Task material: Begin

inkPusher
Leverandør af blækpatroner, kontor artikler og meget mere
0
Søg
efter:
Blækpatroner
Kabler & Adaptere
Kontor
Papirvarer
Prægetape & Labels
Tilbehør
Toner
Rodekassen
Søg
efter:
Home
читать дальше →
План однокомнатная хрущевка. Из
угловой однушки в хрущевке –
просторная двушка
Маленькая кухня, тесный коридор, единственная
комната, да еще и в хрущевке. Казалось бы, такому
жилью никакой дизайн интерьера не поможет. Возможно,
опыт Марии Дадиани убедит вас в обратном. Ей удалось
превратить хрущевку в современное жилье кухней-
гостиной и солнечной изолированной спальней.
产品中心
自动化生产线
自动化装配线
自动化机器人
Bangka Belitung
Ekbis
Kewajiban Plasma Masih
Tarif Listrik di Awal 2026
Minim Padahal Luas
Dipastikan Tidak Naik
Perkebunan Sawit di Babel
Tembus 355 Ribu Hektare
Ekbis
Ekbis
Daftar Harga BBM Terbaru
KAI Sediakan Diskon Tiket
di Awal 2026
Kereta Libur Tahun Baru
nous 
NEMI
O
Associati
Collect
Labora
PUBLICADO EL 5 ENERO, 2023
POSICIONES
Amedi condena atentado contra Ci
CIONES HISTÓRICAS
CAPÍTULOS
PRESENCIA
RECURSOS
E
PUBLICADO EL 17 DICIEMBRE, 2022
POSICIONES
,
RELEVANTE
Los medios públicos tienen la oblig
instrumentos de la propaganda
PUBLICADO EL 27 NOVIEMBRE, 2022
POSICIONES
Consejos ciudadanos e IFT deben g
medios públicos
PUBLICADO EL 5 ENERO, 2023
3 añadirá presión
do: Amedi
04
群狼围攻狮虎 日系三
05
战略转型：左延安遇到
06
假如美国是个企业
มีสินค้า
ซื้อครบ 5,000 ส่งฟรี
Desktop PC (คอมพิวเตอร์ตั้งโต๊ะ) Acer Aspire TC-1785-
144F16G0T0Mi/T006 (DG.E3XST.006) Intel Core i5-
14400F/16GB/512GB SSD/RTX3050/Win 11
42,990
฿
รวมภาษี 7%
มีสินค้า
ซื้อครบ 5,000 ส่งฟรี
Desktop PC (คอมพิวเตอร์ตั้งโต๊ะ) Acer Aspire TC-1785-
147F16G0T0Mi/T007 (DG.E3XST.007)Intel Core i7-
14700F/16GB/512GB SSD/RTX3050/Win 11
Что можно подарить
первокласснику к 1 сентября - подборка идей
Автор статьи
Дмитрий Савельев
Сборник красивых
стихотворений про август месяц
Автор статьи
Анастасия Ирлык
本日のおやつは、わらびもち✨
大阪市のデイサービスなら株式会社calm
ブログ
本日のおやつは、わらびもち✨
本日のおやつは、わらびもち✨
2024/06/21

Task material: End

## What you have to do
Reproduce every line of the entries above verbatim, keeping their original order.

## Result for this task
inkPusher
Leverandør af blækpatroner, kontor artikler og meget mere
0
Søg
efter:
Blækpatroner
Kabler & Adaptere
Kontor
Papirvarer
Prægetape & Labels
Tilbehør
Toner
Rodekassen
Søg
efter:
Home
читать дальше →
План однокомнатная хрущевка. Из
угловой однушки в хрущевке –
просторная двушка
Маленькая кухня, тесный коридор, единственная
комната, да еще и в хрущевке. Казалось бы, такому
жилью никакой дизайн интерьера не поможет. Возможно,
опыт Марии Дадиани убедит вас в обратном. Ей удалось
превратить хрущевку в современное жилье кухней-
гостиной и солнечной изолированной спальней.
产品中心
自动化生产线
自动化装配线
自动化机器人
Bangka Belitung
Ekbis
Kewajiban Plasma Masih
Tarif Listrik di Awal 2026
Minim Padahal Luas
Dipastikan Tidak Naik
Perkebunan Sawit di Babel
Tembus 355 Ribu Hektare
Ekbis
Ekbis
Daftar Harga BBM Terbaru
KAI Sediakan Diskon Tiket
di Awal 2026
Kereta Libur Tahun Baru
nous 
NEMI
O
Associati
Collect
Labora
PUBLICADO EL 5 ENERO, 2023
POSICIONES
Amedi condena atentado contra Ci
CIONES HISTÓRICAS
CAPÍTULOS
PRESENCIA
RECURSOS
E
PUBLICADO EL 17 DICIEMBRE, 2022
POSICIONES
,
RELEVANTE
Los medios públicos tienen la oblig
instrumentos de la propaganda
PUBLICADO EL 27 NOVIEMBRE, 2022
POSICIONES
Consejos ciudadanos e IFT deben g
medios públicos
PUBLICADO EL 5 ENERO, 2023
3 añadirá presión
do: Amedi
04
群狼围攻狮虎 日系三
05
战略转型：左延安遇到
06
假如美国是个企业
มีสินค้า
ซื้อครบ 5,000 ส่งฟรี
Desktop PC (คอมพิวเตอร์ตั้งโต๊ะ) Acer Aspire TC-1785-
144F16G0T0Mi/T006 (DG.E3XST.006) Intel Core i5-
14400F/16GB/512GB SSD/RTX3050/Win 11
42,990
฿
รวมภาษี 7%
มีสินค้า
ซื้อครบ 5,000 ส่งฟรี
Desktop PC (คอมพิวเตอร์ตั้งโต๊ะ) Acer Aspire TC-1785-
147F16G0T0Mi/T007 (DG.E3XST.007)Intel Core i7-
14700F/16GB/512GB SSD/RTX3050/Win 11
Что можно подарить
первокласснику к 1 сентября - подборка идей
Автор статьи
Дмитрий Савельев
Сборник красивых
стихотворений про август месяц
Автор статьи
Анастасия Ирлык
本日のおやつは、わらびもち✨
大阪市のデイサービスなら株式会社calm
ブログ
本日のおやつは、わらびもち✨
本日のおやつは、わらびもち✨
2024/06/21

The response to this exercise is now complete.